• _Required work_
Each record below should appear again exactly as written.

• _Records_
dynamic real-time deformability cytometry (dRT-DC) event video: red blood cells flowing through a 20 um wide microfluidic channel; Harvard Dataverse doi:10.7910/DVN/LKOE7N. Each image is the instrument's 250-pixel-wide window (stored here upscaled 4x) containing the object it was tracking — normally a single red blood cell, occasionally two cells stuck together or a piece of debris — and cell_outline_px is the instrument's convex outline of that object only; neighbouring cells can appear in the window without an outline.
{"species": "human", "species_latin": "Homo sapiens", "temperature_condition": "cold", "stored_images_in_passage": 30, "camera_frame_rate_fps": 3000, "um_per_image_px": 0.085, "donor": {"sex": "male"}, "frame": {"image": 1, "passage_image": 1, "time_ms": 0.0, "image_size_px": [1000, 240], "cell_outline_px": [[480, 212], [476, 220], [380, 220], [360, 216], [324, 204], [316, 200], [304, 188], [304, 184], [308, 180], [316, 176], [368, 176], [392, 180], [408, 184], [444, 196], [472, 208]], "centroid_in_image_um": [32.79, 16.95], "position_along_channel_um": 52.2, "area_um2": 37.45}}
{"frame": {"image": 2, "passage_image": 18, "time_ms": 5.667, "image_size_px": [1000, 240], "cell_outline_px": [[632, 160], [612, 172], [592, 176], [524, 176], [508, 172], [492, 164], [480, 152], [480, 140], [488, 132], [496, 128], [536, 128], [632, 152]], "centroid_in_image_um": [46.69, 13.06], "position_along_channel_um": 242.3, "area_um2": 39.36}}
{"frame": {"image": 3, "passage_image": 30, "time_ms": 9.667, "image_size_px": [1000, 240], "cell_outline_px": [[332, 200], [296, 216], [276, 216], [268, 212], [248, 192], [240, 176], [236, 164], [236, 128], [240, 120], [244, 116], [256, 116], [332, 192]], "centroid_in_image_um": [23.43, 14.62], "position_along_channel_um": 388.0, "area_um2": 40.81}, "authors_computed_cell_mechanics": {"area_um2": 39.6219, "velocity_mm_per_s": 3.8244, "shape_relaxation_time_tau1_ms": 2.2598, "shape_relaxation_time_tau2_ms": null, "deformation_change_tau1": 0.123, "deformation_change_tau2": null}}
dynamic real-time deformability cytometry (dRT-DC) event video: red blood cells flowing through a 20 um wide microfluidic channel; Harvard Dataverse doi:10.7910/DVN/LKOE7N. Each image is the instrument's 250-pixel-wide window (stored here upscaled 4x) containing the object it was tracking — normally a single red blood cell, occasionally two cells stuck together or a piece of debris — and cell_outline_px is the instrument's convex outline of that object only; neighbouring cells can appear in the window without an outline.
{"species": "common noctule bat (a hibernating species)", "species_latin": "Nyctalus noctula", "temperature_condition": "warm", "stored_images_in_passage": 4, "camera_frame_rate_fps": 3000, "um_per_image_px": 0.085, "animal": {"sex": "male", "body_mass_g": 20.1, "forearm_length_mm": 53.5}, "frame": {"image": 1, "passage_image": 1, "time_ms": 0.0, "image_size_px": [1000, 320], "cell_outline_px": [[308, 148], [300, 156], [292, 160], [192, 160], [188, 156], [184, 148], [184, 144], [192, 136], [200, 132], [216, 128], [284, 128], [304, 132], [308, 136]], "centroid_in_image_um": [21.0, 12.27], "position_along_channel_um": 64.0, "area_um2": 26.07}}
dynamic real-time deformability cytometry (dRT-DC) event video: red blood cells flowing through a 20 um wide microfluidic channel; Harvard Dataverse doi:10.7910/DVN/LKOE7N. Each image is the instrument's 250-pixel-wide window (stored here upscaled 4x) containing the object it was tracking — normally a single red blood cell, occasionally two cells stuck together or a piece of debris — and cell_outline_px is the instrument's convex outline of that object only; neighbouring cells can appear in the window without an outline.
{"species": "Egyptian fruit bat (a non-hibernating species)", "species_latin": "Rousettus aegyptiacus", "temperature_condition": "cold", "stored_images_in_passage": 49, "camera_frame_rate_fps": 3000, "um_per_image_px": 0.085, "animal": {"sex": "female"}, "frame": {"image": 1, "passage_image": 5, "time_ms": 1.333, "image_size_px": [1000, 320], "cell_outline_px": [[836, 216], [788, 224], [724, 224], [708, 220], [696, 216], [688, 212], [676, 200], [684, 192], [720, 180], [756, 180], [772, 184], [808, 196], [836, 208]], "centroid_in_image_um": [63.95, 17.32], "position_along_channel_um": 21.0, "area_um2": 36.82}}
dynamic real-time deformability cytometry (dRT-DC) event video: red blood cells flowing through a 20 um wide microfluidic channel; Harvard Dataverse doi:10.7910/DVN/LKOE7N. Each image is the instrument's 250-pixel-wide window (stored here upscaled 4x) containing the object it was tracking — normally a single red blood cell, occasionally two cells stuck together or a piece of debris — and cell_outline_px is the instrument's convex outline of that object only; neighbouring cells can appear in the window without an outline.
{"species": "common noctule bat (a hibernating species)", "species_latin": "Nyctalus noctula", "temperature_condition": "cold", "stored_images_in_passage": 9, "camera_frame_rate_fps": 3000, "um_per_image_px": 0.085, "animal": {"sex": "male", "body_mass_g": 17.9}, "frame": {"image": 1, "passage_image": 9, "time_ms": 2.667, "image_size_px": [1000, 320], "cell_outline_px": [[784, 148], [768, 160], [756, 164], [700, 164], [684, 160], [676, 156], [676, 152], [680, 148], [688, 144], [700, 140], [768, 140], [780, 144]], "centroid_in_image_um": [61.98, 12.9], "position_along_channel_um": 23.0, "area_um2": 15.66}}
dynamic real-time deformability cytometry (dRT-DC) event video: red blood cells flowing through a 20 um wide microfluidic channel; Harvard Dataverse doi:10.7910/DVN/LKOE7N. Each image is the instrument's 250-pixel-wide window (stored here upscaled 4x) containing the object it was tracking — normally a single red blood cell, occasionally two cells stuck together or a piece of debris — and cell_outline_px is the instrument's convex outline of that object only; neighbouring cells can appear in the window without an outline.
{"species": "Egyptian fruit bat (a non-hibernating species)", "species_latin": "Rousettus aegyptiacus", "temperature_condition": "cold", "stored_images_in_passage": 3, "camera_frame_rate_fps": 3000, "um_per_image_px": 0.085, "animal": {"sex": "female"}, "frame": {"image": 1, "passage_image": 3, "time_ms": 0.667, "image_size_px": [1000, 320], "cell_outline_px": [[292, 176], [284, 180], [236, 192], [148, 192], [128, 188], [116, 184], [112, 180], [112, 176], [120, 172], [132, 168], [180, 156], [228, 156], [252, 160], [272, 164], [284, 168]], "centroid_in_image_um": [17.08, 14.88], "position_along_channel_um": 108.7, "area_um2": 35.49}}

• _Response to this task_
dynamic real-time deformability cytometry (dRT-DC) event video: red blood cells flowing through a 20 um wide microfluidic channel; Harvard Dataverse doi:10.7910/DVN/LKOE7N. Each image is the instrument's 250-pixel-wide window (stored here upscaled 4x) containing the object it was tracking — normally a single red blood cell, occasionally two cells stuck together or a piece of debris — and cell_outline_px is the instrument's convex outline of that object only; neighbouring cells can appear in the window without an outline.
{"species": "human", "species_latin": "Homo sapiens", "temperature_condition": "cold", "stored_images_in_passage": 30, "camera_frame_rate_fps": 3000, "um_per_image_px": 0.085, "donor": {"sex": "male"}, "frame": {"image": 1, "passage_image": 1, "time_ms": 0.0, "image_size_px": [1000, 240], "cell_outline_px": [[480, 212], [476, 220], [380, 220], [360, 216], [324, 204], [316, 200], [304, 188], [304, 184], [308, 180], [316, 176], [368, 176], [392, 180], [408, 184], [444, 196], [472, 208]], "centroid_in_image_um": [32.79, 16.95], "position_along_channel_um": 52.2, "area_um2": 37.45}}
{"frame": {"image": 2, "passage_image": 18, "time_ms": 5.667, "image_size_px": [1000, 240], "cell_outline_px": [[632, 160], [612, 172], [592, 176], [524, 176], [508, 172], [492, 164], [480, 152], [480, 140], [488, 132], [496, 128], [536, 128], [632, 152]], "centroid_in_image_um": [46.69, 13.06], "position_along_channel_um": 242.3, "area_um2": 39.36}}
{"frame": {"image": 3, "passage_image": 30, "time_ms": 9.667, "image_size_px": [1000, 240], "cell_outline_px": [[332, 200], [296, 216], [276, 216], [268, 212], [248, 192], [240, 176], [236, 164], [236, 128], [240, 120], [244, 116], [256, 116], [332, 192]], "centroid_in_image_um": [23.43, 14.62], "position_along_channel_um": 388.0, "area_um2": 40.81}, "authors_computed_cell_mechanics": {"area_um2": 39.6219, "velocity_mm_per_s": 3.8244, "shape_relaxation_time_tau1_ms": 2.2598, "shape_relaxation_time_tau2_ms": null, "deformation_change_tau1": 0.123, "deformation_change_tau2": null}}
dynamic real-time deformability cytometry (dRT-DC) event video: red blood cells flowing through a 20 um wide microfluidic channel; Harvard Dataverse doi:10.7910/DVN/LKOE7N. Each image is the instrument's 250-pixel-wide window (stored here upscaled 4x) containing the object it was tracking — normally a single red blood cell, occasionally two cells stuck together or a piece of debris — and cell_outline_px is the instrument's convex outline of that object only; neighbouring cells can appear in the window without an outline.
{"species": "common noctule bat (a hibernating species)", "species_latin": "Nyctalus noctula", "temperature_condition": "warm", "stored_images_in_passage": 4, "camera_frame_rate_fps": 3000, "um_per_image_px": 0.085, "animal": {"sex": "male", "body_mass_g": 20.1, "forearm_length_mm": 53.5}, "frame": {"image": 1, "passage_image": 1, "time_ms": 0.0, "image_size_px": [1000, 320], "cell_outline_px": [[308, 148], [300, 156], [292, 160], [192, 160], [188, 156], [184, 148], [184, 144], [192, 136], [200, 132], [216, 128], [284, 128], [304, 132], [308, 136]], "centroid_in_image_um": [21.0, 12.27], "position_along_channel_um": 64.0, "area_um2": 26.07}}
dynamic real-time deformability cytometry (dRT-DC) event video: red blood cells flowing through a 20 um wide microfluidic channel; Harvard Dataverse doi:10.7910/DVN/LKOE7N. Each image is the instrument's 250-pixel-wide window (stored here upscaled 4x) containing the object it was tracking — normally a single red blood cell, occasionally two cells stuck together or a piece of debris — and cell_outline_px is the instrument's convex outline of that object only; neighbouring cells can appear in the window without an outline.
{"species": "Egyptian fruit bat (a non-hibernating species)", "species_latin": "Rousettus aegyptiacus", "temperature_condition": "cold", "stored_images_in_passage": 49, "camera_frame_rate_fps": 3000, "um_per_image_px": 0.085, "animal": {"sex": "female"}, "frame": {"image": 1, "passage_image": 5, "time_ms": 1.333, "image_size_px": [1000, 320], "cell_outline_px": [[836, 216], [788, 224], [724, 224], [708, 220], [696, 216], [688, 212], [676, 200], [684, 192], [720, 180], [756, 180], [772, 184], [808, 196], [836, 208]], "centroid_in_image_um": [63.95, 17.32], "position_along_channel_um": 21.0, "area_um2": 36.82}}
dynamic real-time deformability cytometry (dRT-DC) event video: red blood cells flowing through a 20 um wide microfluidic channel; Harvard Dataverse doi:10.7910/DVN/LKOE7N. Each image is the instrument's 250-pixel-wide window (stored here upscaled 4x) containing the object it was tracking — normally a single red blood cell, occasionally two cells stuck together or a piece of debris — and cell_outline_px is the instrument's convex outline of that object only; neighbouring cells can appear in the window without an outline.
{"species": "common noctule bat (a hibernating species)", "species_latin": "Nyctalus noctula", "temperature_condition": "cold", "stored_images_in_passage": 9, "camera_frame_rate_fps": 3000, "um_per_image_px": 0.085, "animal": {"sex": "male", "body_mass_g": 17.9}, "frame": {"image": 1, "passage_image": 9, "time_ms": 2.667, "image_size_px": [1000, 320], "cell_outline_px": [[784, 148], [768, 160], [756, 164], [700, 164], [684, 160], [676, 156], [676, 152], [680, 148], [688, 144], [700, 140], [768, 140], [780, 144]], "centroid_in_image_um": [61.98, 12.9], "position_along_channel_um": 23.0, "area_um2": 15.66}}
dynamic real-time deformability cytometry (dRT-DC) event video: red blood cells flowing through a 20 um wide microfluidic channel; Harvard Dataverse doi:10.7910/DVN/LKOE7N. Each image is the instrument's 250-pixel-wide window (stored here upscaled 4x) containing the object it was tracking — normally a single red blood cell, occasionally two cells stuck together or a piece of debris — and cell_outline_px is the instrument's convex outline of that object only; neighbouring cells can appear in the window without an outline.
{"species": "Egyptian fruit bat (a non-hibernating species)", "species_latin": "Rousettus aegyptiacus", "temperature_condition": "cold", "stored_images_in_passage": 3, "camera_frame_rate_fps": 3000, "um_per_image_px": 0.085, "animal": {"sex": "female"}, "frame": {"image": 1, "passage_image": 3, "time_ms": 0.667, "image_size_px": [1000, 320], "cell_outline_px": [[292, 176], [284, 180], [236, 192], [148, 192], [128, 188], [116, 184], [112, 180], [112, 176], [120, 172], [132, 168], [180, 156], [228, 156], [252, 160], [272, 164], [284, 168]], "centroid_in_image_um": [17.08, 14.88], "position_along_channel_um": 108.7, "area_um2": 35.49}}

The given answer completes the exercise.